Dataset Specific CodeSystem

Codes are a fundamental mechanic for relating things across different resources. To that end, there should be CodeSystems to represent the dataset, its tables and the variables’ enumerations.

Dataset Specific Codes for tables

A single CodeSystem should be defined containing a code for each of the tables that make up the dataset.

Variable Specific Codes

Each table itself will be represented as its own CodeSystem where each variable represented in FHIR will have a corresponding code.

Study Data Dictionary Data Table

Based on the FHIR ResourceType, ActivityDefinition, The data table represents a single table within the dataset and contains references to the individual data variable details.

Some key parameters that can help identify the table and provide context and necessary clarity on the table’s purpose would be:

  • name
  • title
  • description

One of the code.coding properties should point to the table’s Code from with the dataset’s Table CodeSystem.

Individual variable definitions will be attached as references within the observationResultRequirement property.

Study Data Dictionary Data Variable

Data variables describe a single column within the data table. The descriptive components used will depend on the type of data represented in the variable itself and maybe be very simple (basic string data), or moderately complex, depending on the data that is known about the variable itself.

Coding Identity

To associate a given variable to it’s specific entry in a data-table, one of its code.coding properties should point to the corresponding variable from the table’s CodeSystem. This same code can be used throughout resources that are produced as a result the data from this variable.

Data Types

One fundamental aspect of a good data dictionary is a comprehensive description of the data that can be expected to be found within each individual variable. This can be defined using proper codes for the permittedDataType and relevant secondary properties.

Basic Values

Strings, boolean values and integer all represent very simple data types that can be expressed, possibly with no additional details, though, in some cases, additional details may also be permitted (such as a min/max range for an integer value, or possible a ValueSet containing the codes that can be found for special cases).

Ranges

For Quantity, Integer and any other type that can be bound within a range, this should be specified using qualifiedInterval[x].range (or age/gestationalAge should those be more appropriate).

Units

For quantities and any other data type that needs to be accompanied with a unit, this should be specified using quantitativeDetails.unit.

Variable Enumerations

When specifying that a variable should consist of a value from a list of possible values, a reference to a ValueSet containing all possible values should be given for the property, validCodedValueSet.

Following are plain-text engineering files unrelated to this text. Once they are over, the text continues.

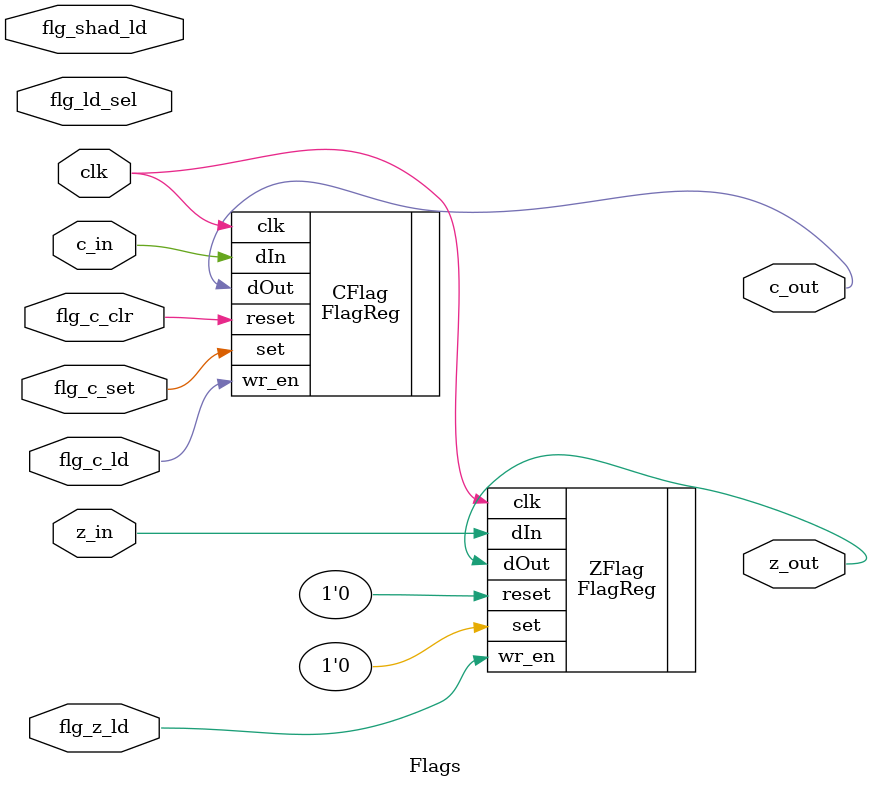
<source format=sv>
`timescale 1ns / 1ps


module Flags(
    input clk,
    input c_in, z_in,
    input flg_c_set, flg_c_clr, flg_c_ld,
    input flg_z_ld,
    input flg_ld_sel,
    input flg_shad_ld,
    output c_out, z_out
    );
    
    FlagReg CFlag( .clk(clk), .dIn(c_in), .wr_en(flg_c_ld), .set(flg_c_set), .reset(flg_c_clr), .dOut(c_out) );
    FlagReg ZFlag( .clk(clk), .dIn(z_in), .wr_en(flg_z_ld), .set('0), .reset('0), .dOut(z_out) );
    
endmodule

</source>
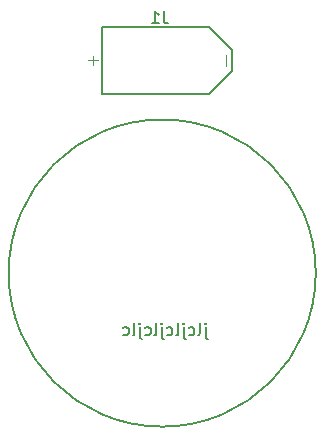
<source format=gbo>
%TF.GenerationSoftware,KiCad,Pcbnew,(6.0.9)*%
%TF.CreationDate,2023-02-02T11:12:29+01:00*%
%TF.ProjectId,SamsungLedBoard,53616d73-756e-4674-9c65-64426f617264,rev?*%
%TF.SameCoordinates,Original*%
%TF.FileFunction,Legend,Bot*%
%TF.FilePolarity,Positive*%
%FSLAX46Y46*%
G04 Gerber Fmt 4.6, Leading zero omitted, Abs format (unit mm)*
G04 Created by KiCad (PCBNEW (6.0.9)) date 2023-02-02 11:12:29*
%MOMM*%
%LPD*%
G01*
G04 APERTURE LIST*
%ADD10C,0.160000*%
%ADD11C,0.150000*%
%ADD12C,0.120000*%
%ADD13C,0.200000*%
%ADD14C,2.200000*%
%ADD15C,4.000000*%
G04 APERTURE END LIST*
D10*
X163000000Y-100000000D02*
G75*
G03*
X163000000Y-100000000I-13000000J0D01*
G01*
X153676190Y-104585714D02*
X153676190Y-105442857D01*
X153723809Y-105538095D01*
X153819047Y-105585714D01*
X153866666Y-105585714D01*
X153676190Y-104252380D02*
X153723809Y-104300000D01*
X153676190Y-104347619D01*
X153628571Y-104300000D01*
X153676190Y-104252380D01*
X153676190Y-104347619D01*
X153057142Y-105252380D02*
X153152380Y-105204761D01*
X153200000Y-105109523D01*
X153200000Y-104252380D01*
X152247619Y-105204761D02*
X152342857Y-105252380D01*
X152533333Y-105252380D01*
X152628571Y-105204761D01*
X152676190Y-105157142D01*
X152723809Y-105061904D01*
X152723809Y-104776190D01*
X152676190Y-104680952D01*
X152628571Y-104633333D01*
X152533333Y-104585714D01*
X152342857Y-104585714D01*
X152247619Y-104633333D01*
X151819047Y-104585714D02*
X151819047Y-105442857D01*
X151866666Y-105538095D01*
X151961904Y-105585714D01*
X152009523Y-105585714D01*
X151819047Y-104252380D02*
X151866666Y-104300000D01*
X151819047Y-104347619D01*
X151771428Y-104300000D01*
X151819047Y-104252380D01*
X151819047Y-104347619D01*
X151200000Y-105252380D02*
X151295238Y-105204761D01*
X151342857Y-105109523D01*
X151342857Y-104252380D01*
X150390476Y-105204761D02*
X150485714Y-105252380D01*
X150676190Y-105252380D01*
X150771428Y-105204761D01*
X150819047Y-105157142D01*
X150866666Y-105061904D01*
X150866666Y-104776190D01*
X150819047Y-104680952D01*
X150771428Y-104633333D01*
X150676190Y-104585714D01*
X150485714Y-104585714D01*
X150390476Y-104633333D01*
X149961904Y-104585714D02*
X149961904Y-105442857D01*
X150009523Y-105538095D01*
X150104761Y-105585714D01*
X150152380Y-105585714D01*
X149961904Y-104252380D02*
X150009523Y-104300000D01*
X149961904Y-104347619D01*
X149914285Y-104300000D01*
X149961904Y-104252380D01*
X149961904Y-104347619D01*
X149342857Y-105252380D02*
X149438095Y-105204761D01*
X149485714Y-105109523D01*
X149485714Y-104252380D01*
X148533333Y-105204761D02*
X148628571Y-105252380D01*
X148819047Y-105252380D01*
X148914285Y-105204761D01*
X148961904Y-105157142D01*
X149009523Y-105061904D01*
X149009523Y-104776190D01*
X148961904Y-104680952D01*
X148914285Y-104633333D01*
X148819047Y-104585714D01*
X148628571Y-104585714D01*
X148533333Y-104633333D01*
X148104761Y-104585714D02*
X148104761Y-105442857D01*
X148152380Y-105538095D01*
X148247619Y-105585714D01*
X148295238Y-105585714D01*
X148104761Y-104252380D02*
X148152380Y-104300000D01*
X148104761Y-104347619D01*
X148057142Y-104300000D01*
X148104761Y-104252380D01*
X148104761Y-104347619D01*
X147485714Y-105252380D02*
X147580952Y-105204761D01*
X147628571Y-105109523D01*
X147628571Y-104252380D01*
X146676190Y-105204761D02*
X146771428Y-105252380D01*
X146961904Y-105252380D01*
X147057142Y-105204761D01*
X147104761Y-105157142D01*
X147152380Y-105061904D01*
X147152380Y-104776190D01*
X147104761Y-104680952D01*
X147057142Y-104633333D01*
X146961904Y-104585714D01*
X146771428Y-104585714D01*
X146676190Y-104633333D01*
D11*
%TO.C,J1*%
X150133333Y-77852380D02*
X150133333Y-78566666D01*
X150180952Y-78709523D01*
X150276190Y-78804761D01*
X150419047Y-78852380D01*
X150514285Y-78852380D01*
X149133333Y-78852380D02*
X149704761Y-78852380D01*
X149419047Y-78852380D02*
X149419047Y-77852380D01*
X149514285Y-77995238D01*
X149609523Y-78090476D01*
X149704761Y-78138095D01*
D12*
X144150000Y-81600000D02*
X144150000Y-82400000D01*
D13*
X155950000Y-82850000D02*
X153950000Y-84850000D01*
D12*
X144550000Y-82000000D02*
X143750000Y-82000000D01*
D13*
X144900000Y-79150000D02*
X144900000Y-84850000D01*
D12*
X155400000Y-82500000D02*
X155400000Y-81500000D01*
D13*
X144900000Y-79150000D02*
X153950000Y-79150000D01*
X155950000Y-81150000D02*
X155950000Y-82850000D01*
X155950000Y-81150000D02*
X153950000Y-79150000D01*
X144900000Y-84850000D02*
X153950000Y-84850000D01*
%TD*%
%LPC*%
D14*
%TO.C,REF\u002A\u002A*%
X150000000Y-117000000D03*
%TD*%
%TO.C,REF\u002A\u002A*%
X133000000Y-100000000D03*
%TD*%
%TO.C,REF\u002A\u002A*%
X167000000Y-100000000D03*
%TD*%
D15*
%TO.C,J1*%
X152500000Y-82000000D03*
X147500000Y-82000000D03*
%TD*%
M02*

</source>
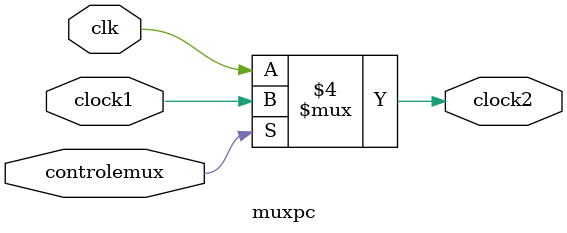
<source format=v>
module muxpc(
	input controlemux,
	input clk,
	input clock1,
	output reg clock2
);

always@(*)
begin
	if(controlemux==1)
	begin
		clock2=clock1;
	end
	else
		clock2=clk;
end
endmodule
</source>
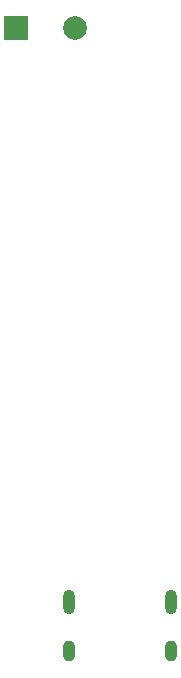
<source format=gbr>
%TF.GenerationSoftware,KiCad,Pcbnew,9.0.6*%
%TF.CreationDate,2025-11-15T17:29:32-05:00*%
%TF.ProjectId,CANopus,43414e6f-7075-4732-9e6b-696361645f70,rev?*%
%TF.SameCoordinates,Original*%
%TF.FileFunction,Copper,L2,Bot*%
%TF.FilePolarity,Positive*%
%FSLAX46Y46*%
G04 Gerber Fmt 4.6, Leading zero omitted, Abs format (unit mm)*
G04 Created by KiCad (PCBNEW 9.0.6) date 2025-11-15 17:29:32*
%MOMM*%
%LPD*%
G01*
G04 APERTURE LIST*
%TA.AperFunction,HeatsinkPad*%
%ADD10O,1.000000X2.100000*%
%TD*%
%TA.AperFunction,HeatsinkPad*%
%ADD11O,1.000000X1.800000*%
%TD*%
%TA.AperFunction,ComponentPad*%
%ADD12R,2.000000X2.000000*%
%TD*%
%TA.AperFunction,ComponentPad*%
%ADD13C,2.000000*%
%TD*%
G04 APERTURE END LIST*
D10*
%TO.P,J17,S1,SHIELD*%
%TO.N,GND*%
X68680000Y-94395000D03*
D11*
X68680000Y-98575000D03*
D10*
X77320000Y-94395000D03*
D11*
X77320000Y-98575000D03*
%TD*%
D12*
%TO.P,BZ1,1,1*%
%TO.N,unconnected-(BZ1-Pad1)*%
X64230931Y-45825000D03*
D13*
%TO.P,BZ1,2,2*%
%TO.N,unconnected-(BZ1-Pad2)*%
X69230931Y-45825000D03*
%TD*%
M02*

</source>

StudyDataDictionaryHarmony

Based on FHIR’s ConceptMap, the StudyDataDictionaryHarmony should be used to indicate any transformations from the values pulled directly from the source data to terms from public ontologies such as LOINC, HPO, Mondo, etc.

StudySummary

The StudySummary is a refinement of FHIR’s Observation and has “components” indicating each summary values. Each Summary observation has a single “subject” which indicates the population being summarized.

StudyVariableSummary

The StudyVariableSummary is similar to the StudySummary above, except it contains summary information specific to a single variable. Each Summary observation has a single “subject” which indicates the population being summarized.